§ **Work to be completed**: Rewrite all of the lines below with "Сведения" replaced by "Информация", keeping everything else the same. Leave out the pictures.

Saved data entries

________________________

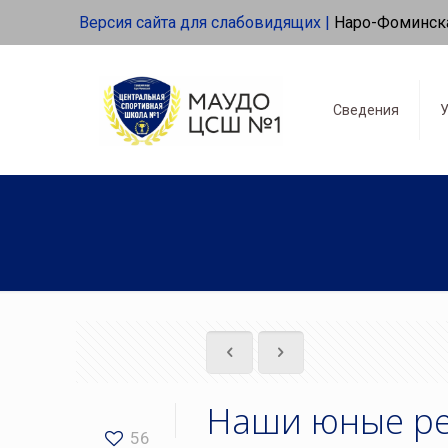
Версия сайта для слабовидящих |
Наро-Фоминск
Сведения
У
Наши юные ре
56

________________________

§ **Reply**:
Версия сайта для слабовидящих |
Наро-Фоминск
Информация
У
Наши юные ре
56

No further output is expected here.